ASCENSIONAL DIFFERENCE, is the Difference between the Right and Oblique Ascension. See ASCENSION. Or it is the Space of Time which the Sun rises or sets before or after six of the Clock. To find the Ascensional Difference trigonometrically, having the Latitude of the Place, and the Sun’s Declination given; say, As the Cotangent of the Latitude, is to the Tangent of the Sun’s Declination, so is the Radius to the Sine of the Ascensional Difference.

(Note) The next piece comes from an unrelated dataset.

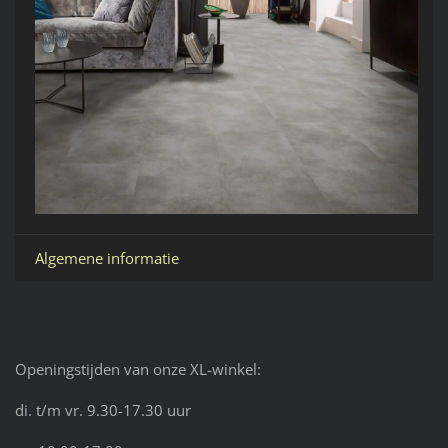
Algemene informatie
Openingstijden van onze XL-winkel:
di. t/m vr. 9.30-17.30 uur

For Example, suppose the Latitude be 51°. 30'. and the Sun’s Declination 9°. 00'. Then, to the Arc co. of the Co-Tangent of 51°. 30' = 0.099395
Add the Tangent of 9°. 00' = 9.199712
Sum is the Sine of 11°. 29' = 9.299107
which is the ascensional Difference required; and being re- duced into Time, by allowing four Minutes of an Hour for every Degree, it will be 44’. 29”. See TIME. If the Sun be in any of the northern Signs, and the ascensional Difference, as D O, be subtracted from the Right Ascension D, in Tab. Astronomy, Fig. 63. the Remainder will be the Oblique Ascension O.—If he be in a southern Sign, the ascensional Difference being added to the Right Ascension, the Sum is the Oblique Ascension; and thus may Tables of Oblique Ascensions be constructed for the several Degrees of the Ecliptic, under the several Elevations of the Pole. See TABLE.